## Work instruction
Gather all lines in the records below that include the word "therefore".

Stored data entries
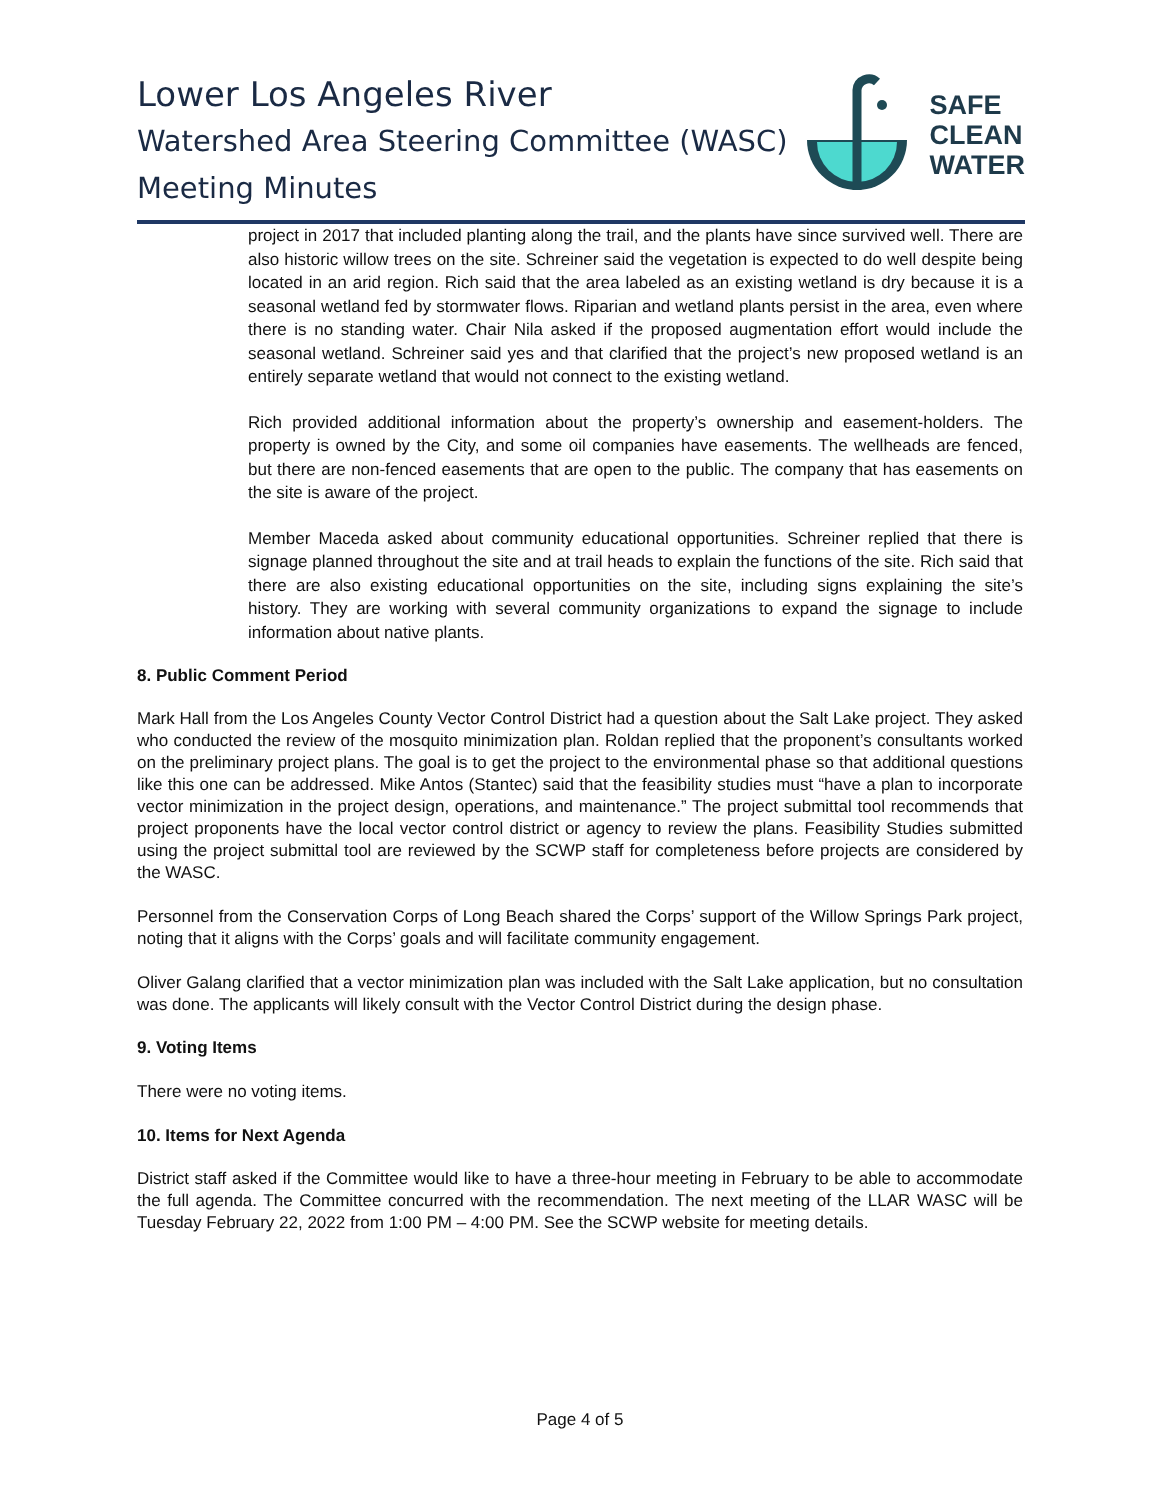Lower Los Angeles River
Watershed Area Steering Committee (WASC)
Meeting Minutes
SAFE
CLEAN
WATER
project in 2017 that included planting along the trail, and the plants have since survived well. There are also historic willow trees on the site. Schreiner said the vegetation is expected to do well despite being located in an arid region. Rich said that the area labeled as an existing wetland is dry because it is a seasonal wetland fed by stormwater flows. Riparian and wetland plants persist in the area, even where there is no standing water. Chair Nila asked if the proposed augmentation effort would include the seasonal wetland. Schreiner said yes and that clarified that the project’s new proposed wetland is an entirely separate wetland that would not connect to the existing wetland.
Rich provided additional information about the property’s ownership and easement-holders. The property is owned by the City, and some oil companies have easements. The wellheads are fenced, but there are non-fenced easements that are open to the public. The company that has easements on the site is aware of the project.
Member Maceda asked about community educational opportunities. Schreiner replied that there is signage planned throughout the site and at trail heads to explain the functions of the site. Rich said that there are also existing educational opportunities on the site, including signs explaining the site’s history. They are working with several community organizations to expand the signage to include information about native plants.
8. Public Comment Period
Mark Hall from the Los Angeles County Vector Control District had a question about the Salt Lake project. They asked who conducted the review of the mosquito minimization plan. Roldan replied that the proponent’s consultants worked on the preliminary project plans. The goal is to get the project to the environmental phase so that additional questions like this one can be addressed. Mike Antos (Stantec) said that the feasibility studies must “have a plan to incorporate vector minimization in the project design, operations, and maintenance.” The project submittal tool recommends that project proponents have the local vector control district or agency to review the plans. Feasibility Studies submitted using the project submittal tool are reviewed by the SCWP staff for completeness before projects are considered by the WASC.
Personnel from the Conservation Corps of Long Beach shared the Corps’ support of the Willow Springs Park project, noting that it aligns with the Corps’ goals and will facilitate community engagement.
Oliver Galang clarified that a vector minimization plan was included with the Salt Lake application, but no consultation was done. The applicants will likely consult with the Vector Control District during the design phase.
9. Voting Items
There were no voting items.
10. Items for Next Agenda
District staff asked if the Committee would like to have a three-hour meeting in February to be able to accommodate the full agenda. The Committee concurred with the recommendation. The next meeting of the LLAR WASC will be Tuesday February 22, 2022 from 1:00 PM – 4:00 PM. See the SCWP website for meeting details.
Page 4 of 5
* * *
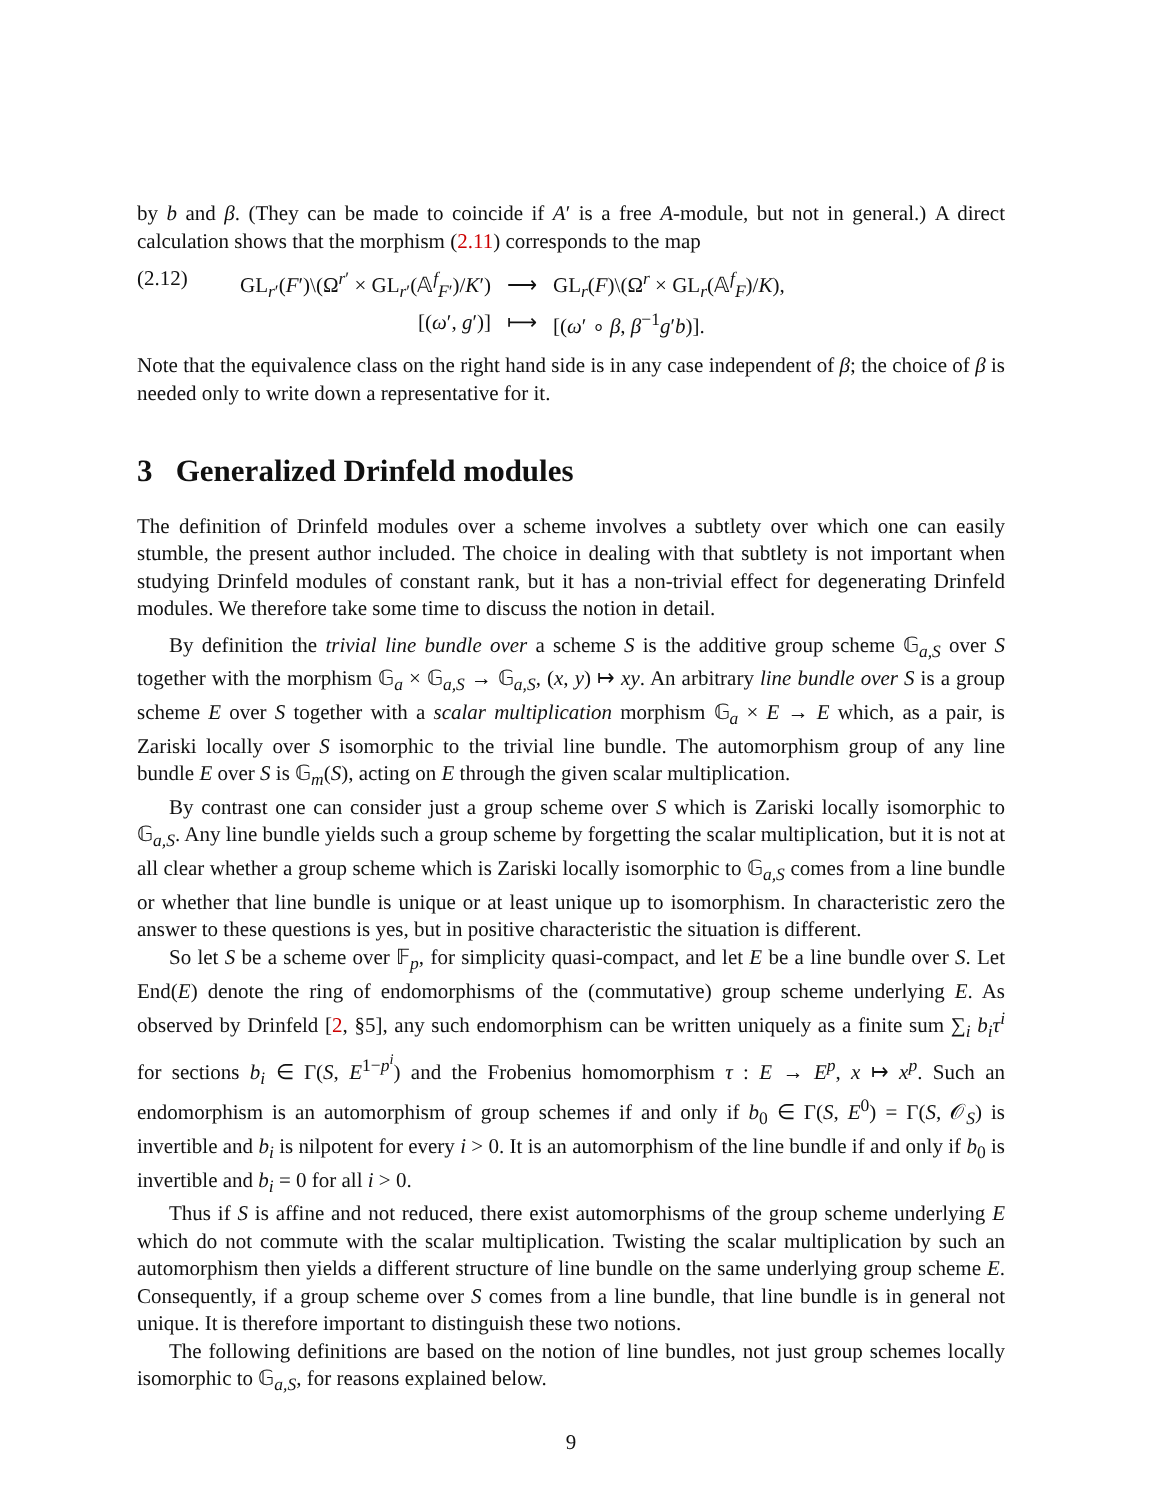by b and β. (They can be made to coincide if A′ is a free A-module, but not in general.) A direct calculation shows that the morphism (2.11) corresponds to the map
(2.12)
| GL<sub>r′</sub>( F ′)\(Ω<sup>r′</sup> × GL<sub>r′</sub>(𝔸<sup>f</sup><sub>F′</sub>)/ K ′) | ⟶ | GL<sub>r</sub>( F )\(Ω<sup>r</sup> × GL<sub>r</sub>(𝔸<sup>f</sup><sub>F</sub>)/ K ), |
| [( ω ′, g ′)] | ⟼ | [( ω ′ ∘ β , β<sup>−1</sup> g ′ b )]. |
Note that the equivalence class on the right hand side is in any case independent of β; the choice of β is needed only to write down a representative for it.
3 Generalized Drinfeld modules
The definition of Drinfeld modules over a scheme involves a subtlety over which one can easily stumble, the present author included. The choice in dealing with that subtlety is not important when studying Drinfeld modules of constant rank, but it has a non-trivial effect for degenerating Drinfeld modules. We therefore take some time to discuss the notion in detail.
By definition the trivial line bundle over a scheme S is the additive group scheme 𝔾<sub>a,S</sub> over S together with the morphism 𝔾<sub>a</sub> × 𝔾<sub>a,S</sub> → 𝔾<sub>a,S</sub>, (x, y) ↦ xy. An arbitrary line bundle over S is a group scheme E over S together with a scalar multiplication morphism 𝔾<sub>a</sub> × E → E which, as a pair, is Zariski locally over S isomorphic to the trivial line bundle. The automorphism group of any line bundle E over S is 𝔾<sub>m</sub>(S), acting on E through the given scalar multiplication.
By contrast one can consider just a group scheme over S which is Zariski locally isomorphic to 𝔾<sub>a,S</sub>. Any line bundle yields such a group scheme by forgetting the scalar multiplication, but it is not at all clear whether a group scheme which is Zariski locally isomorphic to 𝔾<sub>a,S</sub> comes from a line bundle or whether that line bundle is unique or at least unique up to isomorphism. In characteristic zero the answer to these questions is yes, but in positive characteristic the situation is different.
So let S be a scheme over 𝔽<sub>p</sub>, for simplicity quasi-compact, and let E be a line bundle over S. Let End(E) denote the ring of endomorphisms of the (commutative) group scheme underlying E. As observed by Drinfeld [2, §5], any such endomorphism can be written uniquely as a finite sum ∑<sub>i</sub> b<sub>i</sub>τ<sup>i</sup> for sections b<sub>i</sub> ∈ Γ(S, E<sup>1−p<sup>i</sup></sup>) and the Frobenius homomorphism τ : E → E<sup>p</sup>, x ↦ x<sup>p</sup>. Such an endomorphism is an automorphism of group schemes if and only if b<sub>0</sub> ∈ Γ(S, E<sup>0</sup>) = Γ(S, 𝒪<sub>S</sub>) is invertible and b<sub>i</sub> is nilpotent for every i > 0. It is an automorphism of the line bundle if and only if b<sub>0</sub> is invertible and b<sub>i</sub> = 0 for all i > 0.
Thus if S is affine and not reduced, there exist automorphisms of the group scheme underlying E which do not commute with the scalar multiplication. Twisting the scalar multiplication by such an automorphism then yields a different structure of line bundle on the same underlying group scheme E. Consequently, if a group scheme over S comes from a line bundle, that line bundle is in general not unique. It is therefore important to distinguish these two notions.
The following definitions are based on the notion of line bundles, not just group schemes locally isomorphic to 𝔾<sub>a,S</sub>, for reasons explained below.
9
...
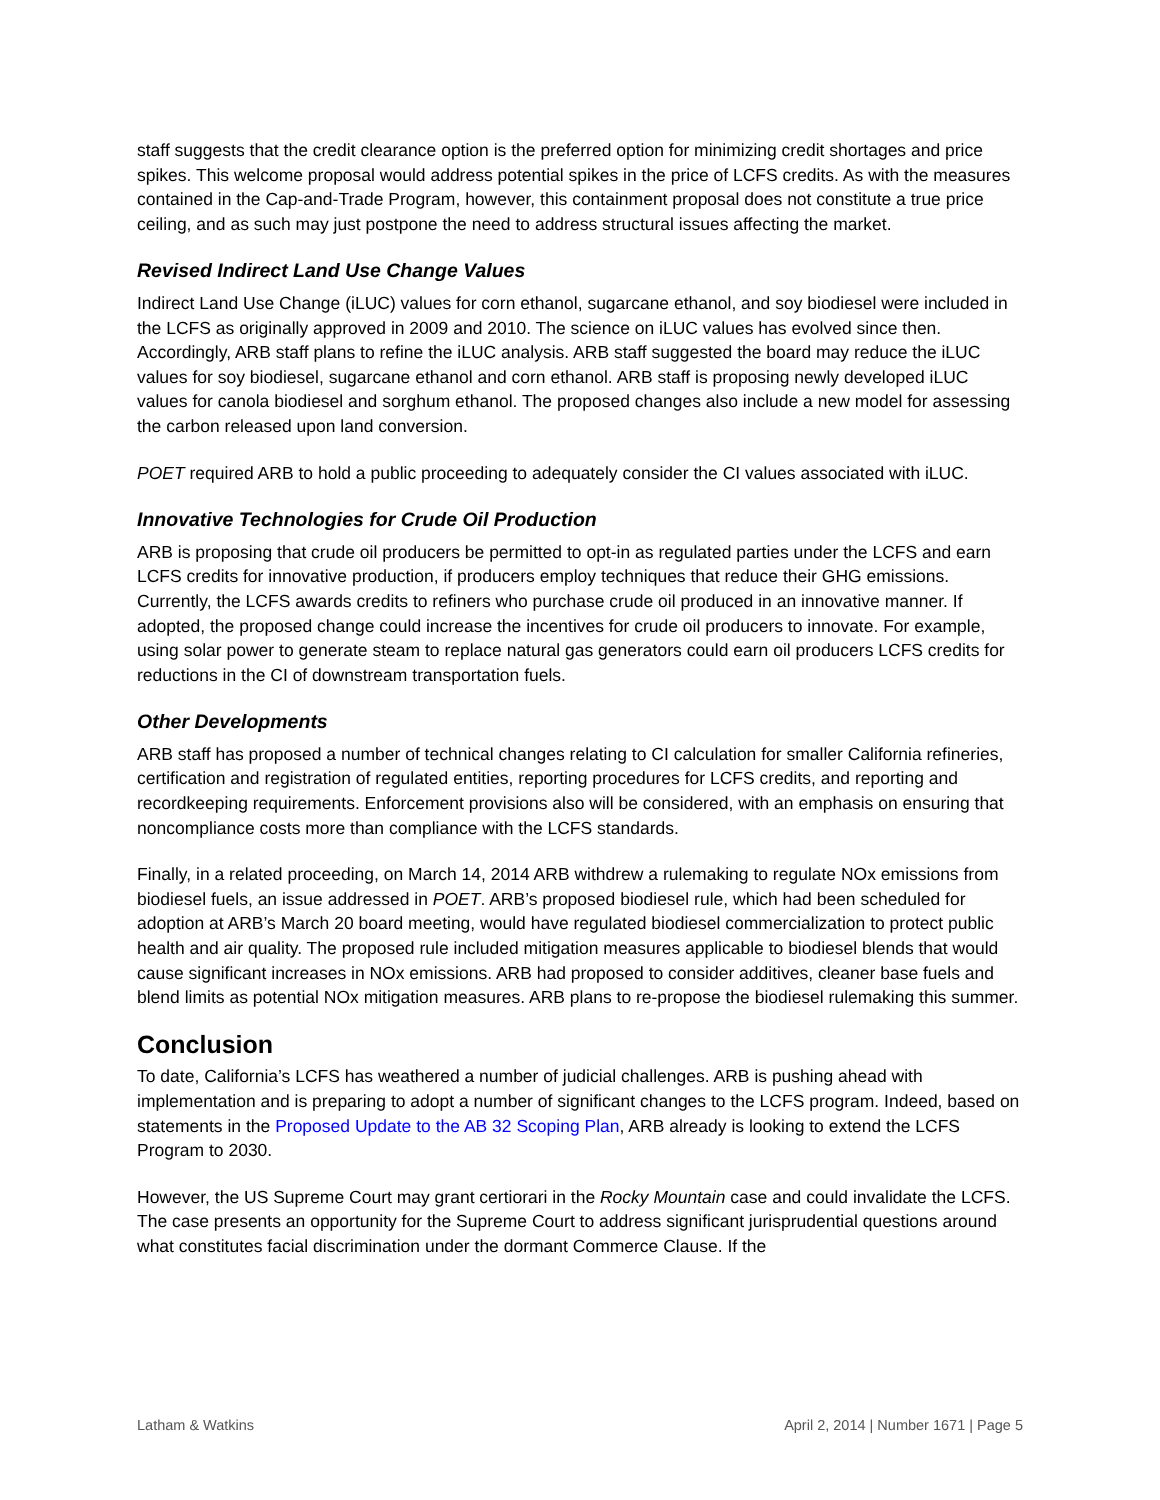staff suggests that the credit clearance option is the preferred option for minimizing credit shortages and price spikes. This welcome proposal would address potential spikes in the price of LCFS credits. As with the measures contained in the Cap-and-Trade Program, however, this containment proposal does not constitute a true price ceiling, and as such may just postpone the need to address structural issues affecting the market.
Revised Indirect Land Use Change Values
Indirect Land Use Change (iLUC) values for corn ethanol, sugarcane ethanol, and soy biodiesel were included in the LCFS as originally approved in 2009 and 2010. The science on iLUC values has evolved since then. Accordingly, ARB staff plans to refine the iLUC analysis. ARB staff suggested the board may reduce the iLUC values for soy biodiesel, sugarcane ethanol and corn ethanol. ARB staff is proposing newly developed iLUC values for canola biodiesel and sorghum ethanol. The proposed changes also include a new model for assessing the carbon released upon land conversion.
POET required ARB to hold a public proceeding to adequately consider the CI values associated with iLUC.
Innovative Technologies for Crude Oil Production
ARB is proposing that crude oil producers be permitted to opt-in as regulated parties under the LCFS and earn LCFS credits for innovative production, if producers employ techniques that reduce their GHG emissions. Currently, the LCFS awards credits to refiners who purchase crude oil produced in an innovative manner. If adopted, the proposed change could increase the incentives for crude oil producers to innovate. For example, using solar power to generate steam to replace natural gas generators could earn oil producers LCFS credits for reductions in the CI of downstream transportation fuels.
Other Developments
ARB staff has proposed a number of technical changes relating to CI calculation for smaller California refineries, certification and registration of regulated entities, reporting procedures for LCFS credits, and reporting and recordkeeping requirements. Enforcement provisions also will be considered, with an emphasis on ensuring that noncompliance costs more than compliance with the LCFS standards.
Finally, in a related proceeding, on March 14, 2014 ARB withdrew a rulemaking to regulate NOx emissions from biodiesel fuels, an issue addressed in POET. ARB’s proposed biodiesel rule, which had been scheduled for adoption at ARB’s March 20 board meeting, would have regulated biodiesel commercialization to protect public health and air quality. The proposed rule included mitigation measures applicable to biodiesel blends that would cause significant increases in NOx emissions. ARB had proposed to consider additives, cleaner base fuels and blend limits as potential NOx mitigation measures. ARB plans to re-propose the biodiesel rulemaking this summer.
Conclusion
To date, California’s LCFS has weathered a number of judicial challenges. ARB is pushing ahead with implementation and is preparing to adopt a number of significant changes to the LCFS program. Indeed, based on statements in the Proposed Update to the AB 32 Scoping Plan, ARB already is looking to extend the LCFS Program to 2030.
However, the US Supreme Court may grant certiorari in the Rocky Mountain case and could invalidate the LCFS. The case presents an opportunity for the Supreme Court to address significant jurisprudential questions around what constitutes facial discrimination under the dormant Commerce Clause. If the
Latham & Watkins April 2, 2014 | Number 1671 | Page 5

## Result of this task
The definition of Drinfeld modules over a scheme involves a subtlety over which one can easily stumble, the present author included. The choice in dealing with that subtlety is not important when studying Drinfeld modules of constant rank, but it has a non-trivial effect for degenerating Drinfeld modules. We therefore take some time to discuss the notion in detail.
Thus if S is affine and not reduced, there exist automorphisms of the group scheme underlying E which do not commute with the scalar multiplication. Twisting the scalar multiplication by such an automorphism then yields a different structure of line bundle on the same underlying group scheme E. Consequently, if a group scheme over S comes from a line bundle, that line bundle is in general not unique. It is therefore important to distinguish these two notions.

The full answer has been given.